Hey, what's up??
Big day for you today, cause it's a present, bro'...


Rabu, 13 Mei 2026

15 Menit

Kemarau masih tiga bulan lagi, cuaca siang ini sangat cerah. Angin sepoi yang membawa terbang sehelai daun nangka dan jatuh di tengah lapangan terasa lebih lembab dari sehari sebelumnya. Pukul 09:50, suasana lingkungan sekolah sepi, hanya ada dua orang siswa terlihat melintas di depan kelas menuju toilet. Dari balik jendela terpantau jelas guru-guru sedang menjelaskan materi, ada yang berpidato di depan siswa, ada yang berjalan berkeliling mengecek jalannya diskusi, beberapa guru terlihat membereskan berkas-berkas di atas meja.

Teng.
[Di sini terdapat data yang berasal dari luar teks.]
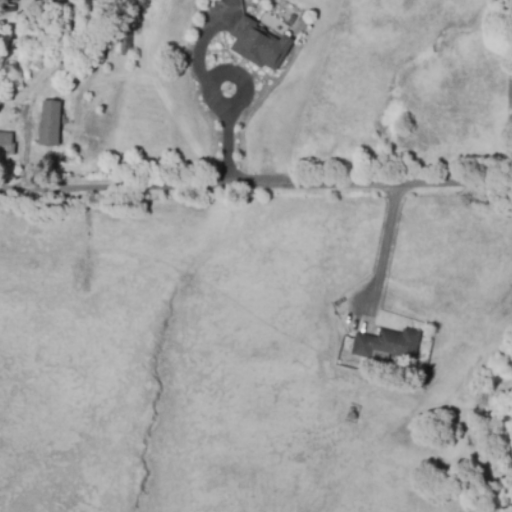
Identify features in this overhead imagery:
building: (59, 1)
building: (15, 2)
building: (57, 3)
building: (291, 20)
building: (258, 44)
building: (125, 45)
building: (257, 47)
road: (214, 98)
building: (6, 99)
building: (48, 123)
building: (50, 125)
building: (6, 143)
road: (24, 154)
road: (255, 176)
road: (383, 242)
building: (385, 344)
building: (386, 344)
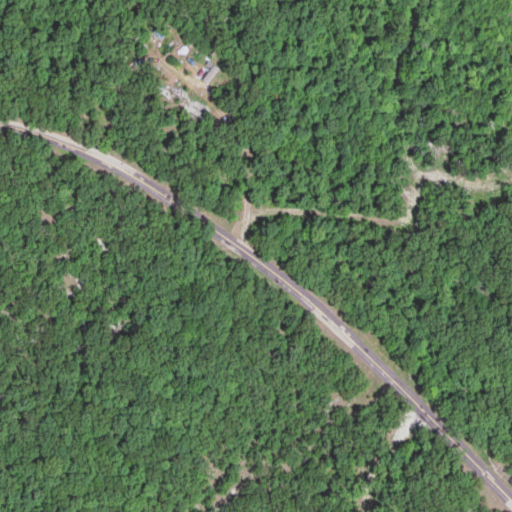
Teng. Teng.

Pukul 09:55 bel berbunyi tanda jam istirahat dimulai. Anak-anak sangat antusias keluar dari ruang kelas menuju tempat-tempat favoritnya untuk melepaskan penatnya belajar selama empat jam pertama. Ada yang menuju kantin, ada yang mengantri di depan toilet, sebagian besar siswa laki-laki langsung menuju lapangan dan bermain bola setelah jam PJOK pak Yamin selesai. Semenjak Dompu diguyur hujan dari pagi hingga malam selama hampir sepekan, hasrat bermain yang tertahan itu terlampiaskan di jam istirahat saat kondisi lapangan sudah kering dari genangan hujan.
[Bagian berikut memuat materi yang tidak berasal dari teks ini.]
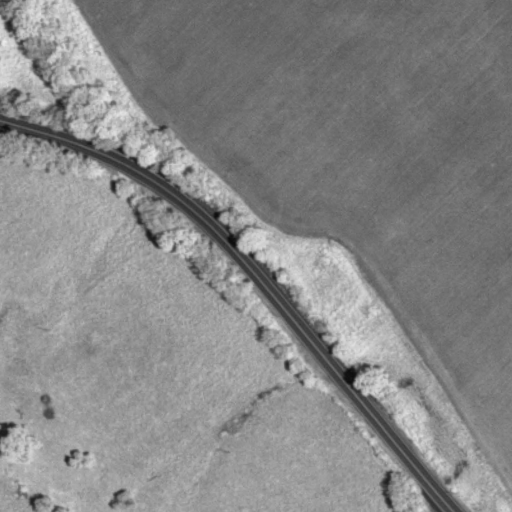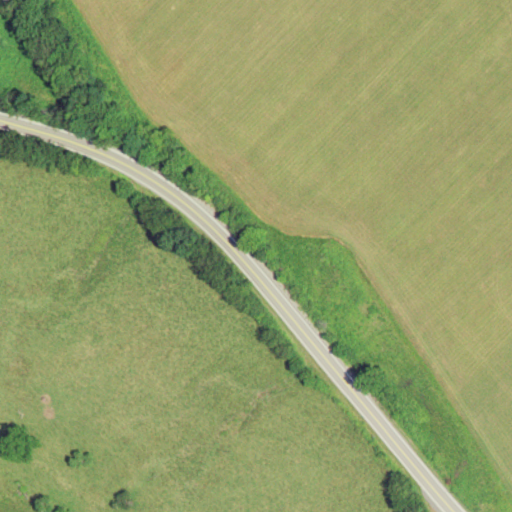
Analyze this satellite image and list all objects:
road: (259, 271)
Siswa kelas tujuh berlarian menuju kantin berebut siapa yang lebih dulu mendapat pelayanan dari ibu kantin. Diantara keramaian itu, telah ada beberapa orang guru laki-laki duduk di sebuah bangku panjang berpakaian putih hitam, seragam kerja di hari Rabu. Ketujuh orang itu semuanya sedang memandangi hp mereka masing-masing.

“Coba di Indonesia diberlakukan seperti di Finlandia, PR dihapus, ujian dihapus, jam belajar diperpendek, banyakin jam istrahatnya,” pak Herman membuka obrolan setelah membaca sebuah artikel di slide Instagram.

Beberapa gelas kopi panas disuguhkan oleh ibu kantin di atas meja, Ua Sri, panggilan akrabnya. Di samping pak Herman duduk berderet pak Agus, pak Iwan, dan pak Romi. Di seberang meja ada pak Jaelani, pak Farid, dan pak Faisal.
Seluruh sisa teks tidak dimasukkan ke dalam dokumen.